Traditionally, we select (fetch) data from database layer to application layer and then do the data intense calculations in the application server only.

But in HANA data base, SAP suggests performing data intense calculation on the database layer itself. This is because the whole database now resides in RAM and processing the data in RAM is much faster.

  1. Data compression:


Data compression would aim at reducing the memory complexity. In data compression, for each distinct entity (field), it involves the mapping of distinct column values to consecutive numbers, so that instead of actual values being stored, the typically much smaller consecutive number is stored. This method or process is known dictionary compression. This will help to store the same data in relatively less memory.




  1. Massive Processing of data:


This would aim at reducing the time complexity. In this concept, a piece of work (for example a search query) is divided to multiple cores of the CPU so that run time of that piece of work can be minimized.


5.Code push down and its techniques:

The code-to-data paradigm is experienced in three levels or stages in SAP HANA each with increasing level of code complexity and performance:

  1. Transparent optimizations: Fast data access, Table buffer enhancements.

  2. Advanced SQL in ABAP: Open SQL enhancement, CDS Views

  3. SAP HANA Native Features: AMDP, Native SQL.


Bottom-up approach for development:

In Bottom-Up approach, we will be developing HANA Views and database procedures in HANA database itself and then consuming these DB specific artefacts in my ABAP layer (Application sever) using remote proxies.

This approach would obviously be faster since we are creating these artefacts in the database layer itself but there are few drawbacks of this approach:

  1. As an ABAP developer, we must work in two environments, HANA DB, where we create DB artefacts and ABAP to consume those artefacts as remote proxies. This also leads to data replication.

  2. We will have to bear the responsibility of keeping our HANA and ABAP artefacts in sync and take care of the life cycle management.

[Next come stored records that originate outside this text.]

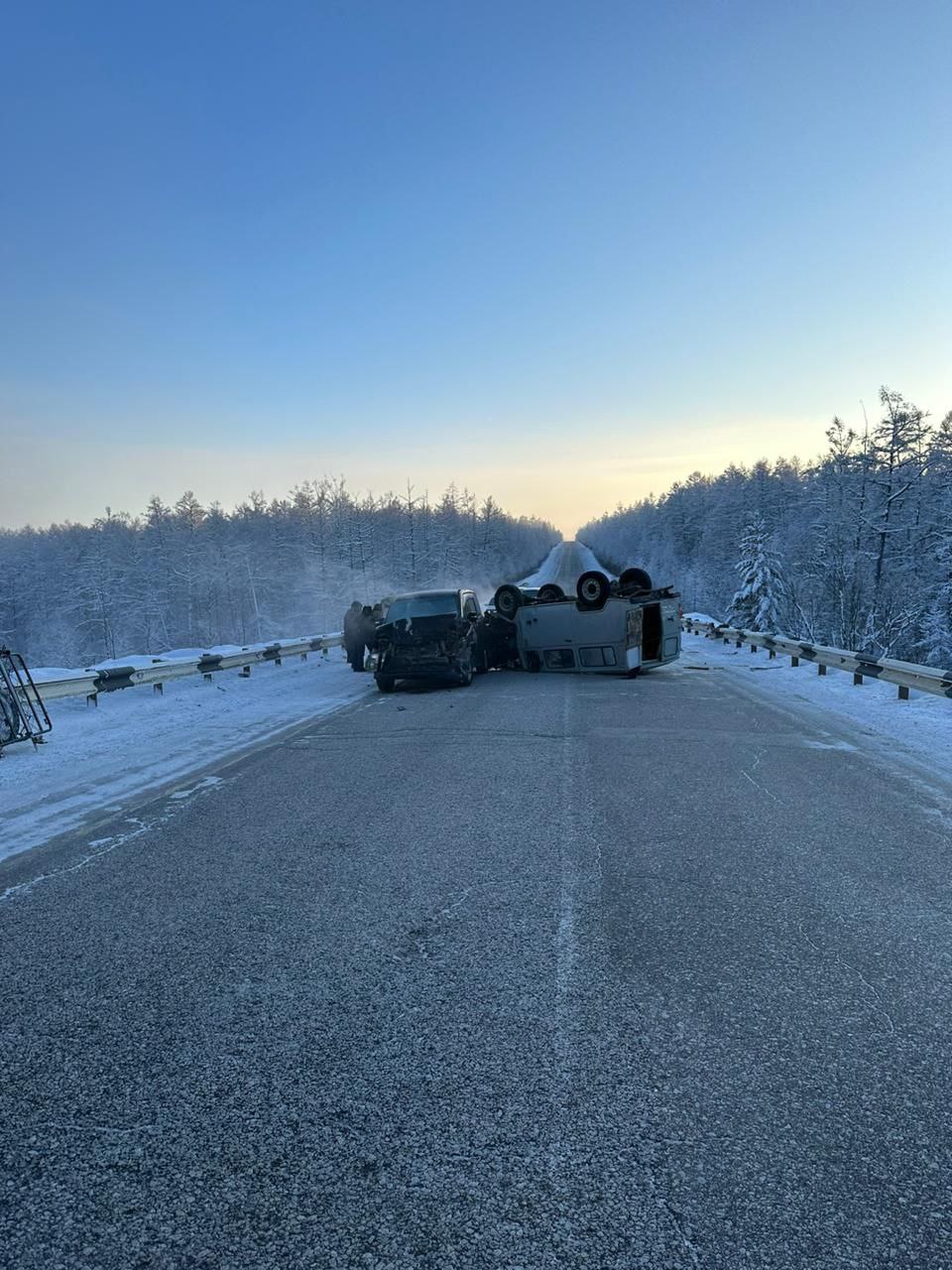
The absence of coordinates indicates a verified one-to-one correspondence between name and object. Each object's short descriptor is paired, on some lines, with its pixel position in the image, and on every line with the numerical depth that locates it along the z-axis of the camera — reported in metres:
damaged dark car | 12.35
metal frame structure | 8.30
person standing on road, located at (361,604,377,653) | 15.03
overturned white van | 13.45
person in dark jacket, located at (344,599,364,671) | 15.45
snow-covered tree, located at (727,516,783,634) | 40.03
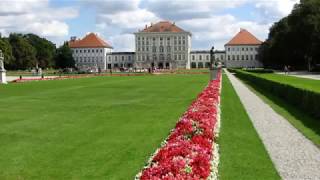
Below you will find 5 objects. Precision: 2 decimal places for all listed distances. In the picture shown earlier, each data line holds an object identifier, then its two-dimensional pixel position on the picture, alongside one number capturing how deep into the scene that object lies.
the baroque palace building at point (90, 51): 119.84
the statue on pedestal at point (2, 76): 31.24
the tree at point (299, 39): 46.09
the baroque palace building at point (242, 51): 115.31
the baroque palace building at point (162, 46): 115.31
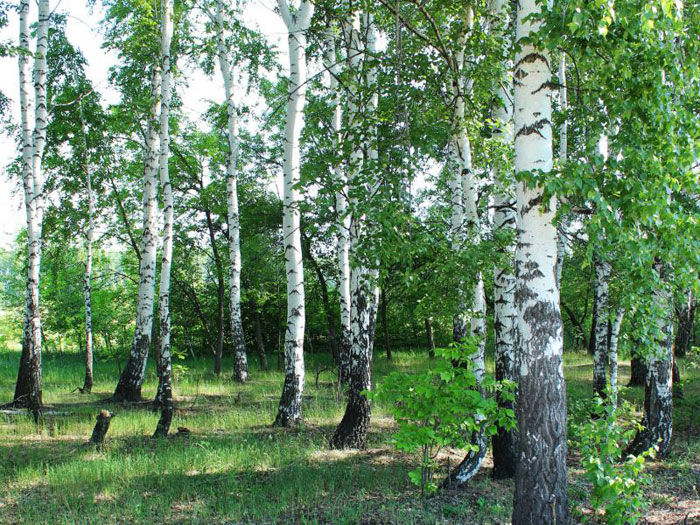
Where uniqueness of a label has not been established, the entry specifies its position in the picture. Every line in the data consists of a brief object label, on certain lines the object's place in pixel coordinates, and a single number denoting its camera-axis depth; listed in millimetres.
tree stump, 7406
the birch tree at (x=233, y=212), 12562
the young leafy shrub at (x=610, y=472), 3832
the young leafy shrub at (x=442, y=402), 4480
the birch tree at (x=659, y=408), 6969
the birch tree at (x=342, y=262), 9048
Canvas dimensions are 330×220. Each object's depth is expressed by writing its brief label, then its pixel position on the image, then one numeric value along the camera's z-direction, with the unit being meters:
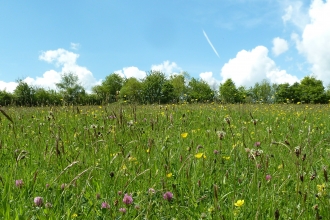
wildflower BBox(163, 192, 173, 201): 2.05
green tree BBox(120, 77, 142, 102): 68.50
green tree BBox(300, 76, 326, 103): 60.91
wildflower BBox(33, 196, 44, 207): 1.95
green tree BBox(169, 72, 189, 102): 63.33
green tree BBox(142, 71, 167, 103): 61.16
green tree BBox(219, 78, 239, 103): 66.32
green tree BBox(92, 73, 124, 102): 81.94
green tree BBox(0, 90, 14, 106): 57.66
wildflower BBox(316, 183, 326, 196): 2.15
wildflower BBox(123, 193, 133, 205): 1.88
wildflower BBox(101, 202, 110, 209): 1.97
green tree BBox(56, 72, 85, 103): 79.75
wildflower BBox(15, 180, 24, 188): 2.29
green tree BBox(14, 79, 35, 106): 54.66
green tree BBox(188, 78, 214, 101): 66.38
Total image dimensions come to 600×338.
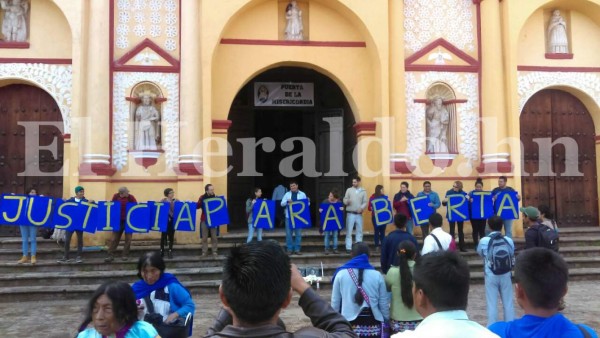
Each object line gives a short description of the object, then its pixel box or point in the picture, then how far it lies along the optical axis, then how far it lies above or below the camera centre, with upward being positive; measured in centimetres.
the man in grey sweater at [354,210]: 1164 -49
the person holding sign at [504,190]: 1193 -12
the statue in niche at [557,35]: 1412 +396
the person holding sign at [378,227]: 1170 -87
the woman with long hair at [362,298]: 490 -102
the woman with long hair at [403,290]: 496 -97
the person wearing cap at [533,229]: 702 -58
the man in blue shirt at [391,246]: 615 -68
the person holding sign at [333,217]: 1160 -63
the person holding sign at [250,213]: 1164 -53
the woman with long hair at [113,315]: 321 -76
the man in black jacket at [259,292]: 193 -38
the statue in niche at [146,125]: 1266 +155
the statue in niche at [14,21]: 1266 +405
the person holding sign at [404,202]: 1185 -33
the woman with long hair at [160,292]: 421 -82
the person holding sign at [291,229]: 1163 -86
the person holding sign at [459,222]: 1185 -79
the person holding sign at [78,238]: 1061 -93
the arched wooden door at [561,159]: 1426 +70
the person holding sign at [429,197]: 1188 -23
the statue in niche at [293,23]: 1334 +411
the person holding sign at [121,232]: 1082 -86
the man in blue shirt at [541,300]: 246 -55
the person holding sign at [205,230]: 1119 -85
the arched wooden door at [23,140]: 1280 +124
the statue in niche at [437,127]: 1359 +152
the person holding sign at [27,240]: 1052 -95
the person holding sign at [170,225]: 1117 -74
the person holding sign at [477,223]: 1180 -81
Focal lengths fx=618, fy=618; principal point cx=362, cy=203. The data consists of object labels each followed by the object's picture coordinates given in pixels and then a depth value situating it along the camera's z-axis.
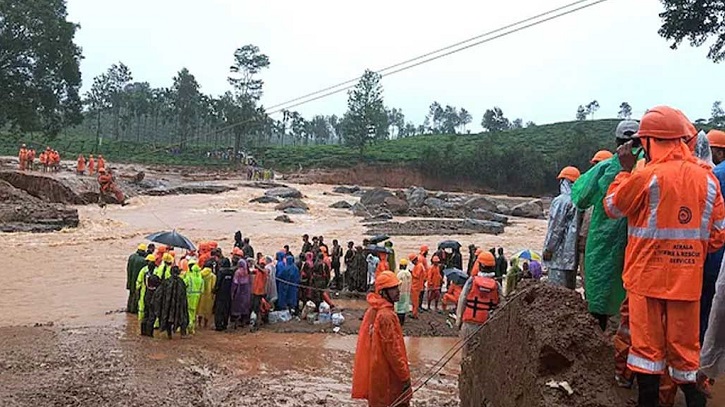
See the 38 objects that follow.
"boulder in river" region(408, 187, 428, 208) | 41.50
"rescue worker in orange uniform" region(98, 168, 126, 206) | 33.22
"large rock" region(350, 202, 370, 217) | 36.91
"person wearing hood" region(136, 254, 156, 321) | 11.30
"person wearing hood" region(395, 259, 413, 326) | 12.67
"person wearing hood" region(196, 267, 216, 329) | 12.13
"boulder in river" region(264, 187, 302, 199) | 42.37
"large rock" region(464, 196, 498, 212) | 41.34
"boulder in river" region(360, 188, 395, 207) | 40.03
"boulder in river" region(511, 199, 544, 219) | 42.72
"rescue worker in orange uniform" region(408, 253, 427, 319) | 13.87
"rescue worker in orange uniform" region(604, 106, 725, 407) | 3.13
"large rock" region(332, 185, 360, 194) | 52.81
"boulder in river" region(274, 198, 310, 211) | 37.59
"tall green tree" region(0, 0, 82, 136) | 34.88
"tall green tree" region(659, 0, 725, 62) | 20.44
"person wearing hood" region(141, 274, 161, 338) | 11.13
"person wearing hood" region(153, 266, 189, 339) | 11.09
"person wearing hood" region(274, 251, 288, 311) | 12.97
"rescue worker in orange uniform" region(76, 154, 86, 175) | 37.81
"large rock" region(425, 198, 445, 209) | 40.99
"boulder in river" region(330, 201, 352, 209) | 40.22
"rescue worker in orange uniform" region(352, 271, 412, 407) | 5.29
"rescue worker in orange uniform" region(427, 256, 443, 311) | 14.34
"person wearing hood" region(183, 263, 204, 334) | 11.55
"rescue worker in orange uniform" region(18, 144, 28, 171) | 36.31
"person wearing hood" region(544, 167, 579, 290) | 5.37
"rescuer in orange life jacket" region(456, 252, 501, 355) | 7.11
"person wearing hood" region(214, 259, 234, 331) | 11.93
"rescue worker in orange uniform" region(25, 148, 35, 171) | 36.63
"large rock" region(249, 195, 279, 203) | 40.16
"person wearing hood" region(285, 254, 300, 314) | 13.06
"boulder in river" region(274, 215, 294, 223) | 32.71
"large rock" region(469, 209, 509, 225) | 36.62
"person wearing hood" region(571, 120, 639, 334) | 3.96
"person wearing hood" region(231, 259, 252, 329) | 11.98
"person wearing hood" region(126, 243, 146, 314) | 12.72
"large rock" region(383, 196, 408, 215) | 39.03
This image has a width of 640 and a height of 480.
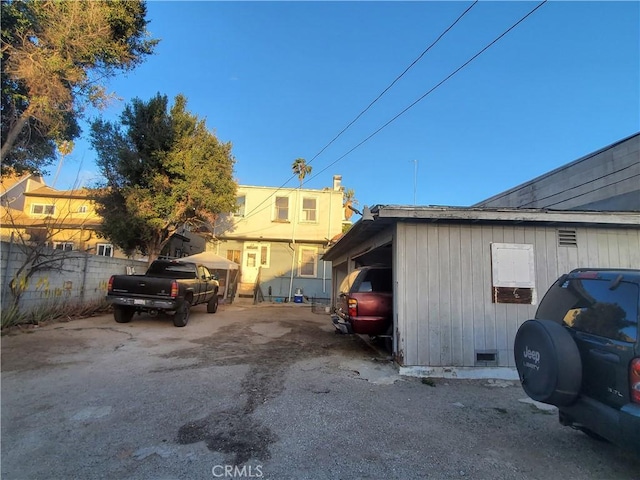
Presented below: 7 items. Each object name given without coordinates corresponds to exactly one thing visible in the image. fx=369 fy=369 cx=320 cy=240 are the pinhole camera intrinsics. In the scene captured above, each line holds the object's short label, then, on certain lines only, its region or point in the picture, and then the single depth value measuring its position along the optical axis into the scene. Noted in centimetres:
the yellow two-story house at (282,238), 2017
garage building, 650
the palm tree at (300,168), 3447
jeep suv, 270
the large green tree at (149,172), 1465
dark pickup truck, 998
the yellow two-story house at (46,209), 1986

Top-down approach for development:

In top-down approach, we develop HANA based ABAP artefacts such as CDS Views and AMDP on the application layer itself and on activating them, this would create a HANA (database) view automatically on the HANA server.


The main advantage of Top-down approach is that only corresponding HANA based ABAP artefacts needs to be transported by the standard transport system. No HANA delivery unit is required.